The letter details the inadequate waste management and rampant pollution that plagues Mcleod, detracting from this Himalayan hill station's unique charm and threatening the health of its residents. The students explain that tourists, shopkeepers and restaurant owners, and local residents who litter in the streets of Mcleod all contribute to the accumulation of rubbish, which is then spread around by stray animals, and ultimately ends up polluting the town's water supply and making people sick. The result, the students write, is that, "Our beautiful town and the surrounding mountains have become untidy, unhealthy, and ugly."
In a call for action on the behalf of the local Tibetan government authorities and the Mcleod Ganj community, the students offer three potential solutions to improve Mcleod Ganj's waste management and clear the streets of rubbish. Their first item is to provide more dustbins near the bus stations, temple, and town center, "so that tourists and local residents can put their rubbish in them instead of on the road." Next, they suggest that local authorities implement a fine for littering, and use the money collected from this fine to teach about waste management in local schools and monasteries. Lastly, they propose a boycott of local shops and restaurants whose owners consistently empty their garbage onto the streets.

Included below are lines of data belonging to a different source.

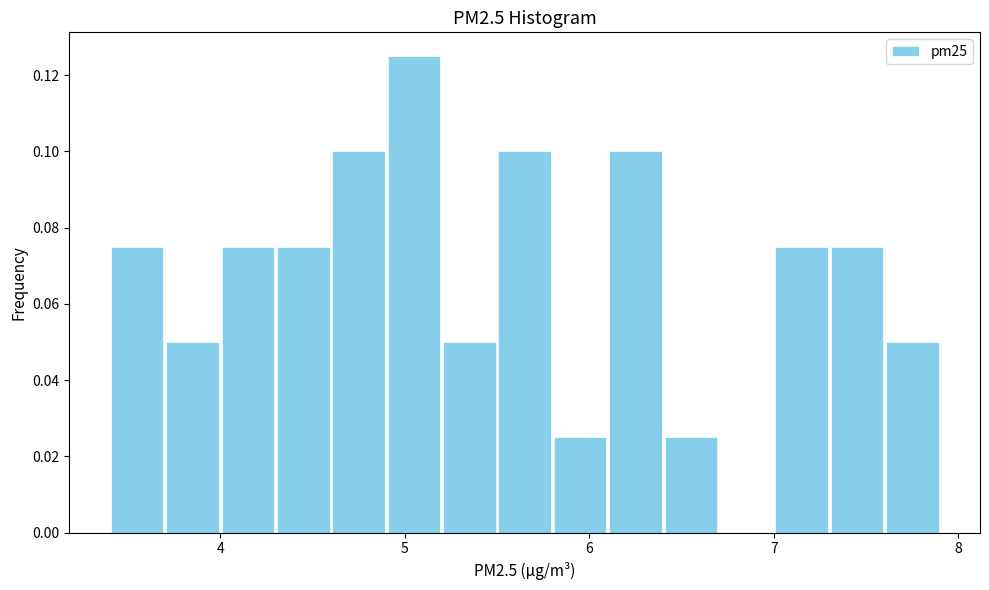

Around what value on the x-axis is the tallest bar? Give the approximate position of its centre, as read against the axis.

5.1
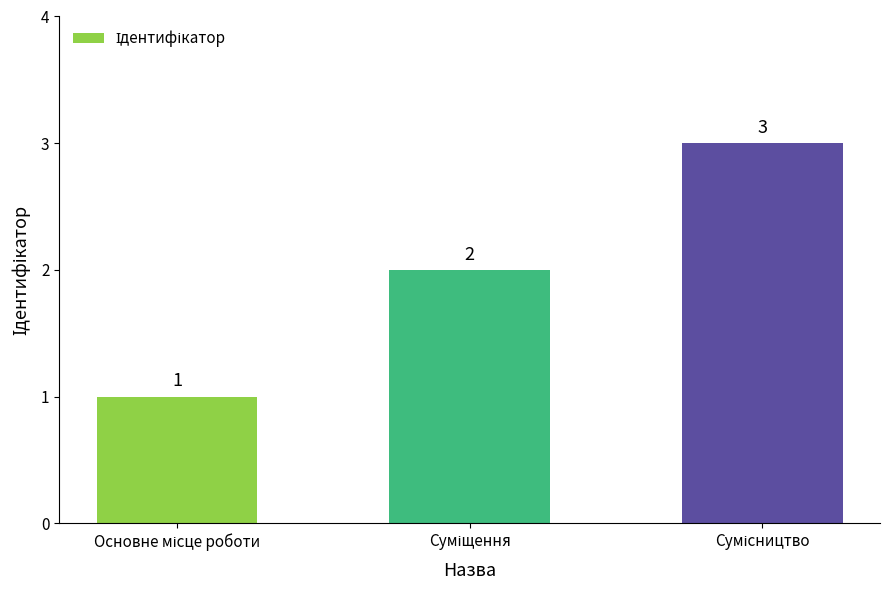

What is the sum of all values?

6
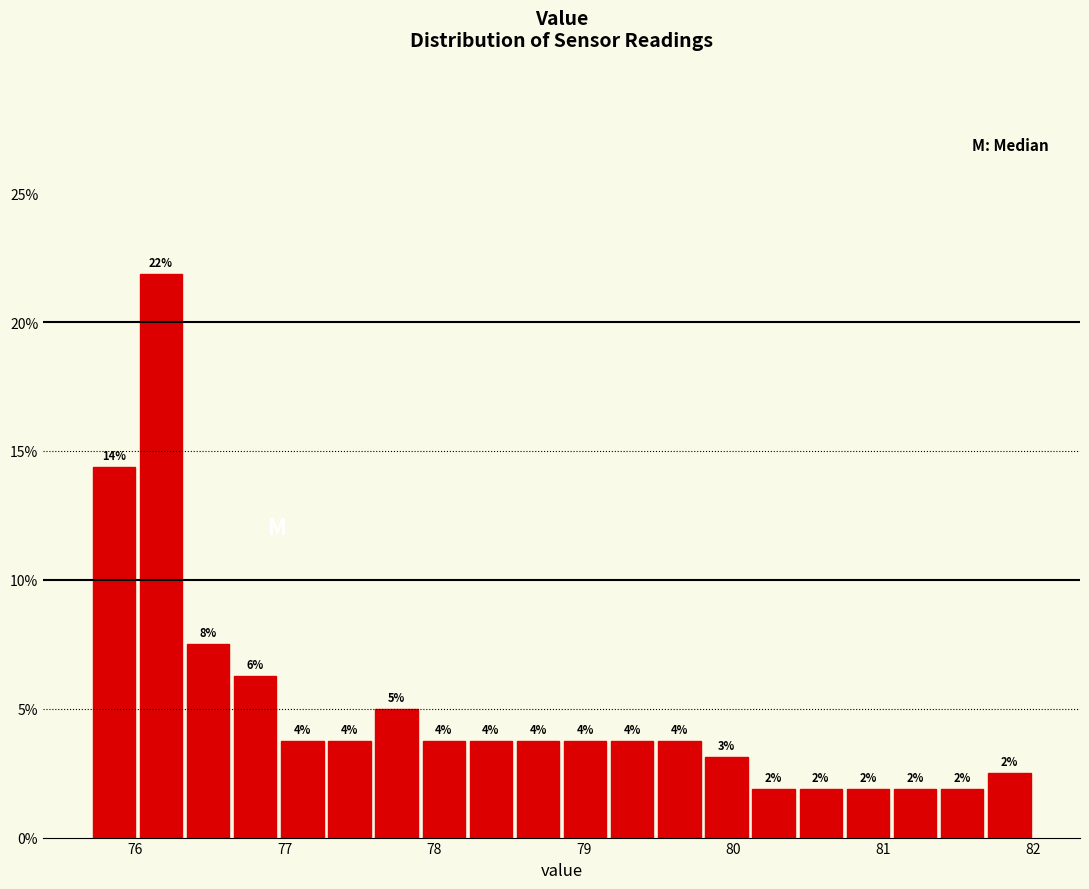

Read against the x-axis, roughly where is the centre of the tallest bar?

76.2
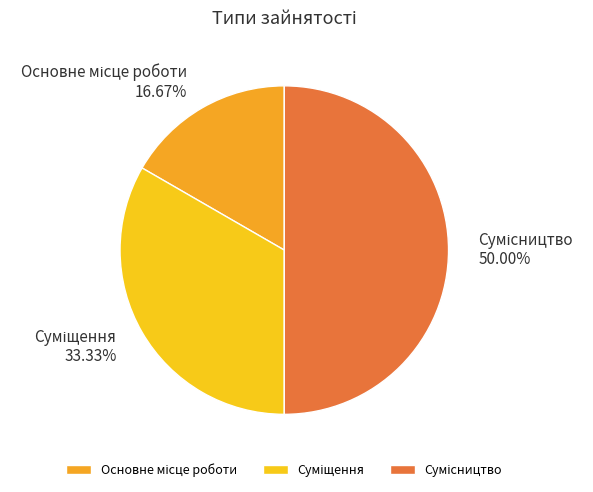

To the nearest percent, what is the difference between the largest and smallest slice percentages?

33%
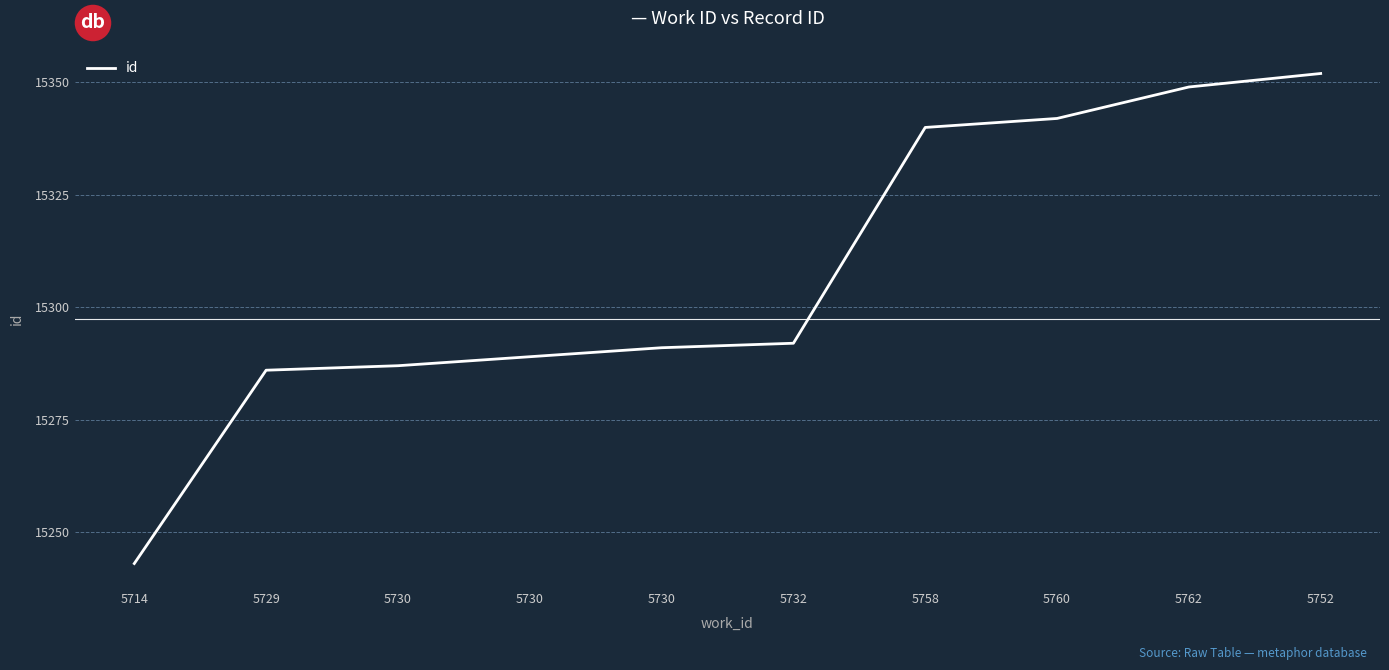

Does the chart have visible grid lines?

Yes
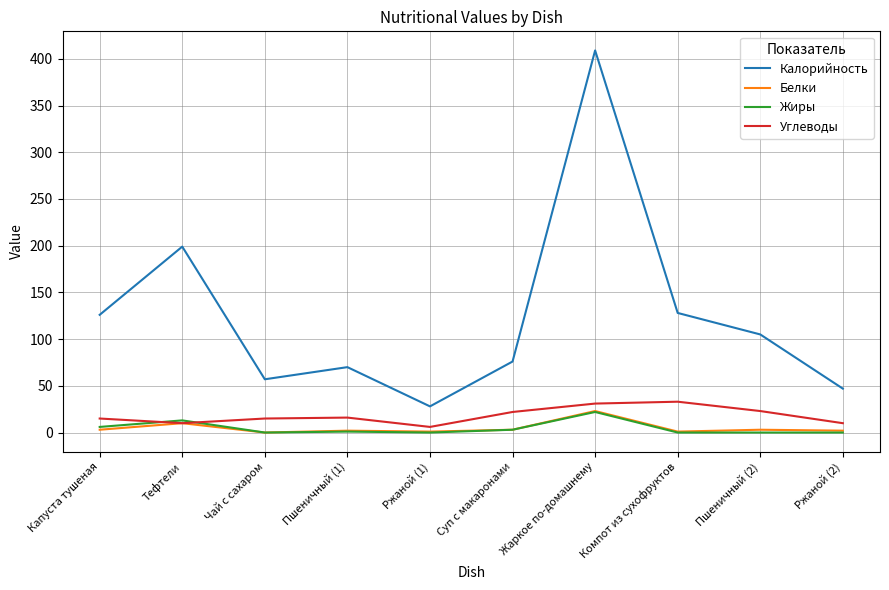

Which series has the widest spread of values?

Калорийность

Susan London, an American volunteer who teaches the conversation class that produced this petition, was at first hesitant to raise the subject of environmental issues with her Tibetan students. She states, "I was skeptical about bringing it up to my students...I thought maybe it was not a concern for them." But to her surprise, on the first night she discussed the topic with her class of 25 students, "every one of them-100 percent-said that the situation with garbage and litter in the roads is a big concern to them." She explains that the students are disturbed about the litter in Mcleod Ganj because, "it affects the environment, this beautiful place that reminds them of their home in Tibet, but does not look like their home because of the garbage."
After discussing their own views on the issue and possible solutions to the waste problem, the class invited a speaker named Ms Tenzin Choedon from the environmental department of the Tibetan Settlement Office. They discussed with her their ideas about how to resolve the pollution in Mcleod, and Choedon suggested that they express these concerns and proposals in a formal letter.

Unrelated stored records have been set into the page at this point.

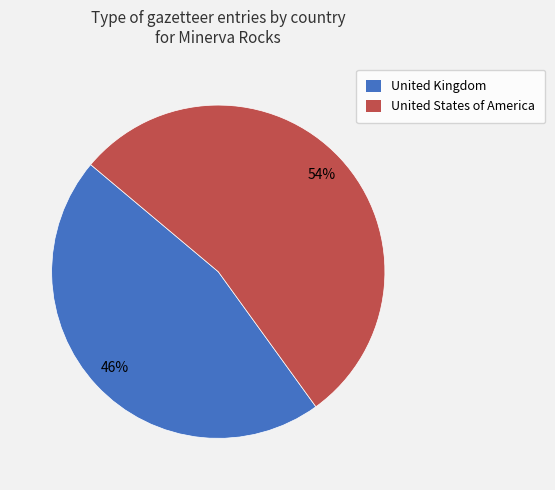

Does United Kingdom represent more than half of the total?

No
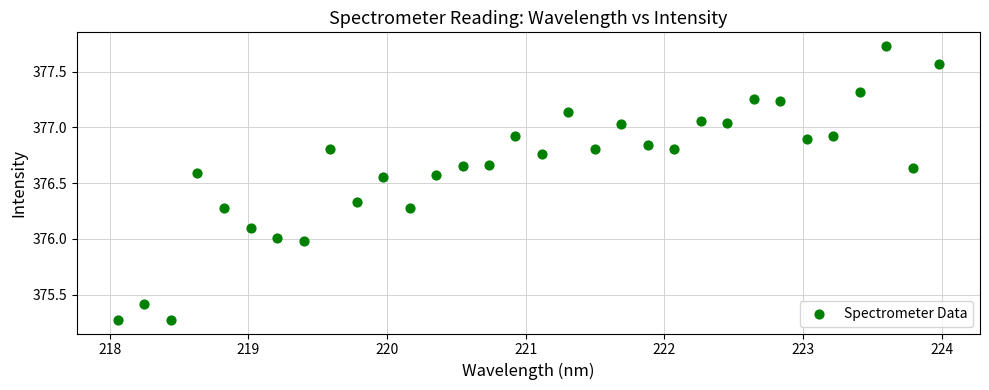

What is the range of Y values (max minus min)?

2.5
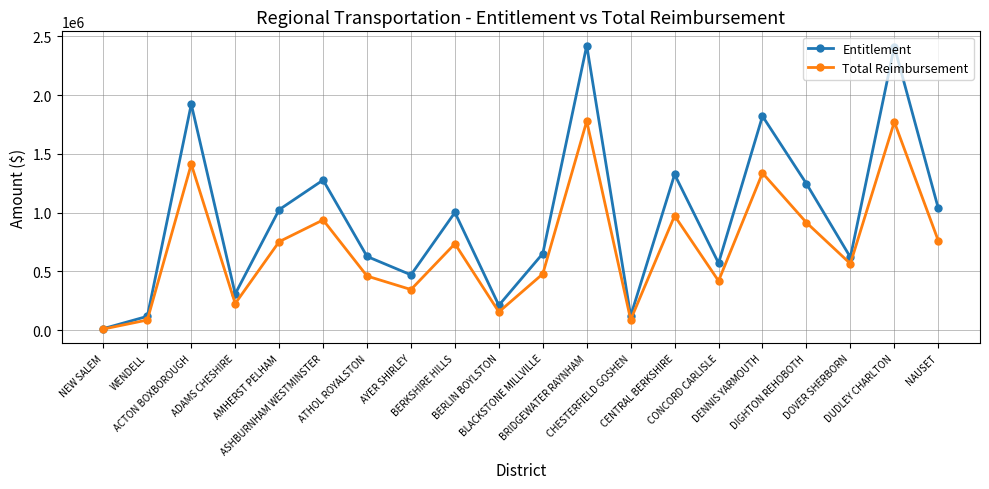

How many data points does each series have?

20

"So, as a group, we decided to compose a letter expressing our feelings that would be sent to her office, but would be forwarded to the Indian Municipality," continues London. She emphasizes that his letter's publication presented a two-fold opportunity for the Tibetan English students: academically, it was an opportunity for them to learn the proper form for a business letter, "where they are explaining their purpose, stating facts, explaining the consequences, and they are also offering solutions, and then thanking the people that they are writing to for considering this an important issue." But at the same time, the purpose of this letter went deeper than acquiring practical English skills. "On another level, an emotional level," London states, "I wanted the Tibetan students to understand that even though they are living out of their country...collectively, as a group, they have a voice and can express their opinions, and hopefully make changes in the community to things they see as problems."